::: Stored records
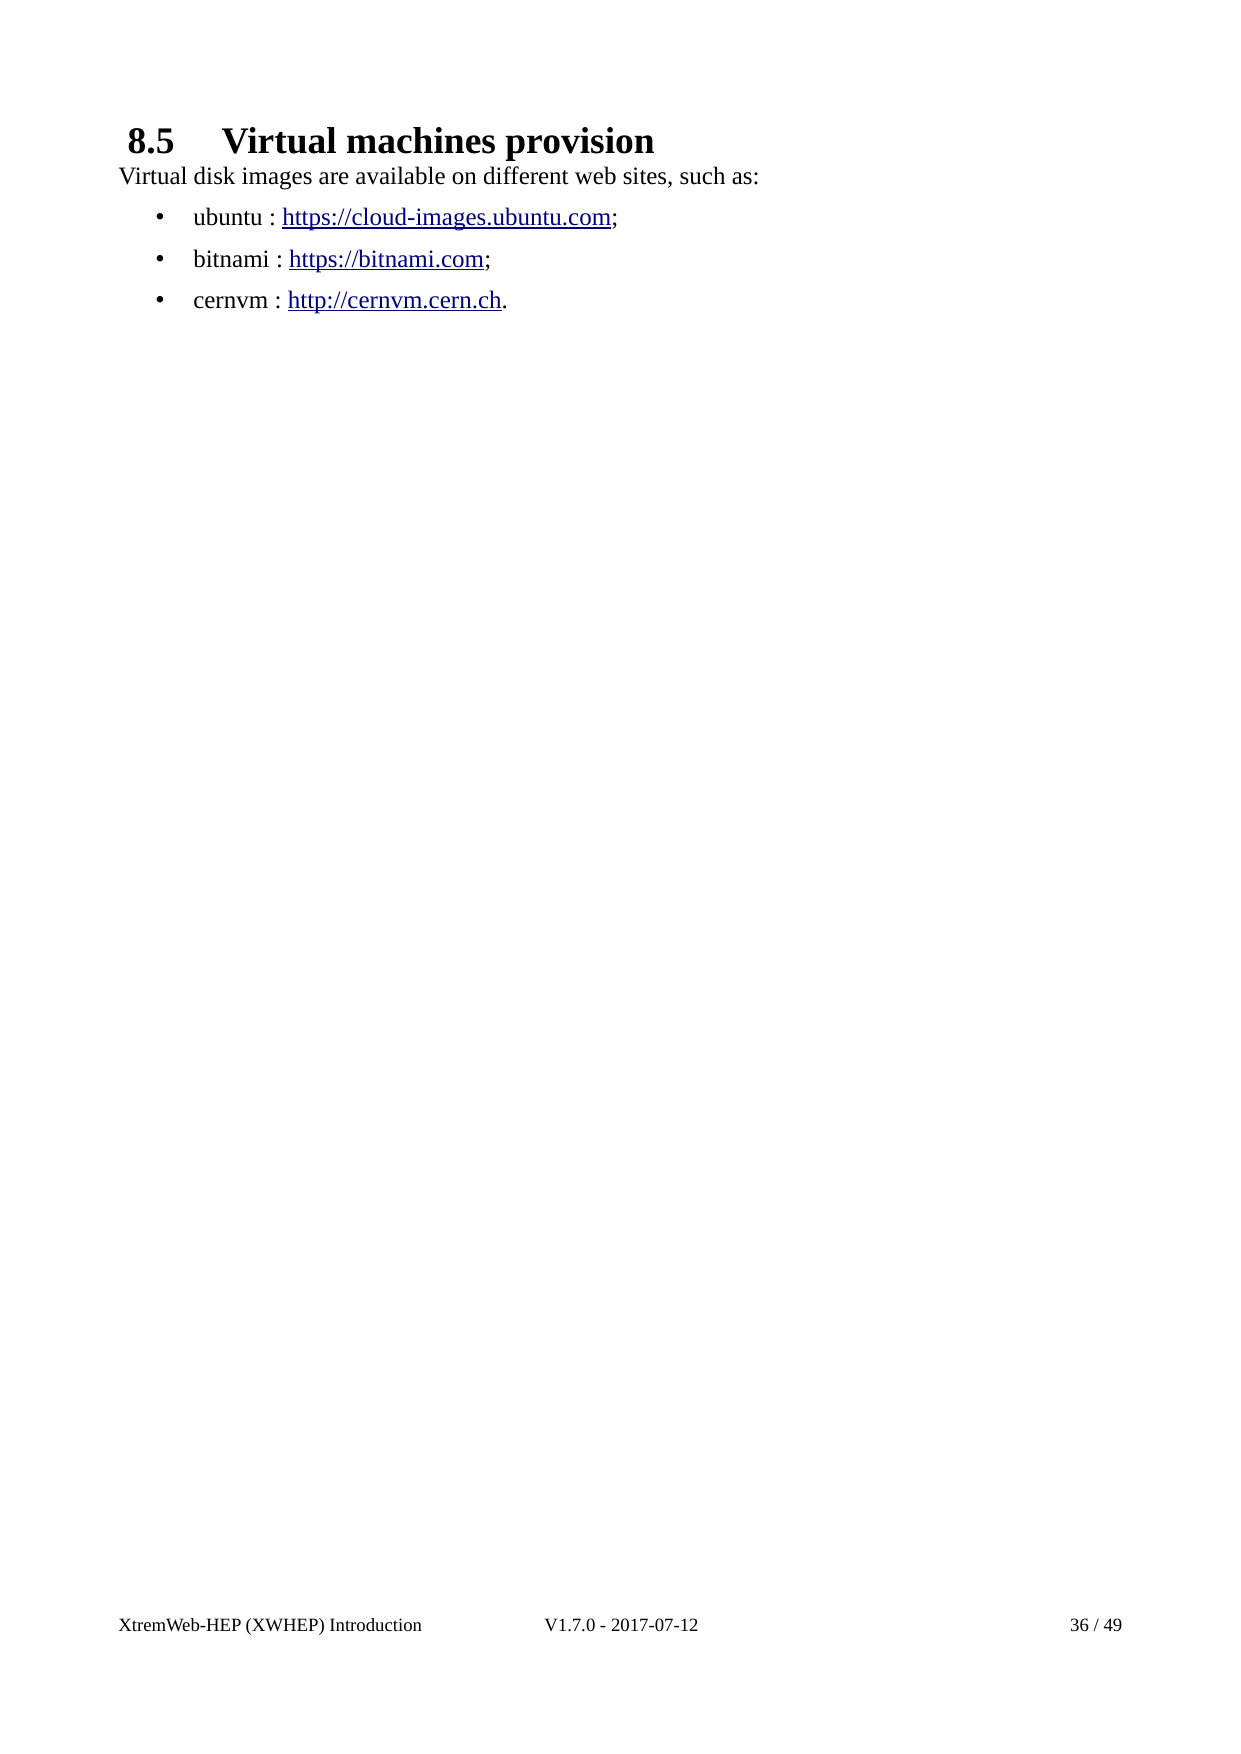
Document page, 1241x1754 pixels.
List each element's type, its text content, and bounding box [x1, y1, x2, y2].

text Virtual disk images are available on different web sites, such as: [118, 161, 1122, 190]
list ubuntu : https://cloud-images.ubuntu.com; [156, 202, 1122, 231]
subtitle Virtual machines provision [118, 118, 1122, 161]
list cernvm : http://cernvm.cern.ch. [156, 285, 1122, 314]
list bitnami : https://bitnami.com; [156, 244, 1122, 272]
::::::
— Instructions for the task —
Render every line of the rows above as a Markdown table with two columns, "No." for the line number and "Line" for its text. Skip blank lines, and leave the pictures out of the answer.

— Full answer —
| No. | Line |
|---|---|
| 1 | Document page, 1241x1754 pixels. |
| 2 | List each element's type, its text content, and bounding box [x1, y1, x2, y2]. |
| 3 | text Virtual disk images are available on different web sites, such as: [118, 161, 1122, 190] |
| 4 | list ubuntu : https://cloud-images.ubuntu.com; [156, 202, 1122, 231] |
| 5 | subtitle Virtual machines provision [118, 118, 1122, 161] |
| 6 | list cernvm : http://cernvm.cern.ch. [156, 285, 1122, 314] |
| 7 | list bitnami : https://bitnami.com; [156, 244, 1122, 272] |